A more convenient type of glass negative, the gelatin dry plate, was introduced in the 1870’s and was in general use by 1885. These were coated with a light-sensitive gelatin emulsion that eliminated the dangerous and messy preparations of wet collodion. Even better, dry plates were factory-made, came in a box, and could be stored for months either before or after exposure with little loss of image quality. Amateur photographers loved them because they were easy to use and gave reliable results; hobbyists and dabblers flocked to the new material in record numbers, and amateur photography as we know it was born. George Eastman capitalized on the growing fad by offering his first Kodak cameras and flexible roll films in 1888 and 1889—these inventions revolutionized photography and led to the decline of glass plate photography, which disappeared all together in the mid-1920’s.
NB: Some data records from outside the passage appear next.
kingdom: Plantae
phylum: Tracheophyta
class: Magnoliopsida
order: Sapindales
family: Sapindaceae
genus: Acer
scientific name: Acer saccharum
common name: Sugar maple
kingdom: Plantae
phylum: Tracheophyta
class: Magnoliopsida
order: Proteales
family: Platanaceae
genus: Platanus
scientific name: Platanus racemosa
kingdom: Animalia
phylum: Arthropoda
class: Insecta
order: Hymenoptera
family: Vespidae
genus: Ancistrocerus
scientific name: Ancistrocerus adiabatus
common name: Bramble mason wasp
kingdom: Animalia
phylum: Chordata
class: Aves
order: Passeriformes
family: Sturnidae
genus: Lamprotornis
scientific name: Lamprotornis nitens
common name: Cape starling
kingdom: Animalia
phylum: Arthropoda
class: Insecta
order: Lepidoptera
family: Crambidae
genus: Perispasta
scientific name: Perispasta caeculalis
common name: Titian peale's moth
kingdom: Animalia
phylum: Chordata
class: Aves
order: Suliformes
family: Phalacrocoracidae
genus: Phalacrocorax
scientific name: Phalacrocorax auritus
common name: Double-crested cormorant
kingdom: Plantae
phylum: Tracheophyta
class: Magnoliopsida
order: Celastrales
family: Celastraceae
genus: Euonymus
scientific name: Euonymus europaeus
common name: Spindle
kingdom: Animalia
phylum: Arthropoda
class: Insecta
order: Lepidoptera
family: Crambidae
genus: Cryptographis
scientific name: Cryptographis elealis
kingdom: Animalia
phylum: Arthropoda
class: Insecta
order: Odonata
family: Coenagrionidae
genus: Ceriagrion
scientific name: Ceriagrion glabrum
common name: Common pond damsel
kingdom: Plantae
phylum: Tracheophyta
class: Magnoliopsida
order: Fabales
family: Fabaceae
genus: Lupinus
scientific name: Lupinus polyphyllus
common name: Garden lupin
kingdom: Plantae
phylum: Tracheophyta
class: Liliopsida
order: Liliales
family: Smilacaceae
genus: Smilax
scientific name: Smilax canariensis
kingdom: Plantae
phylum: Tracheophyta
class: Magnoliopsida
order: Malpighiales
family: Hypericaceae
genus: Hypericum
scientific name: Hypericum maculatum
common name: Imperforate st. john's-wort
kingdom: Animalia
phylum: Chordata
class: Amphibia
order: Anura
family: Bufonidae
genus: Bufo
The photographs in this collection reflect an important phase of photographic history, but they are much more than technological artifacts. The era of glass plate photography roughly coincided with the first fifty years of Aspen’s history; the surviving glass negatives of Aspen and its people are important records of how things looked and changed during time. They offer us a sense of depth, of continuity, of connection with the past, and place the present and the future in a new and humane perspective.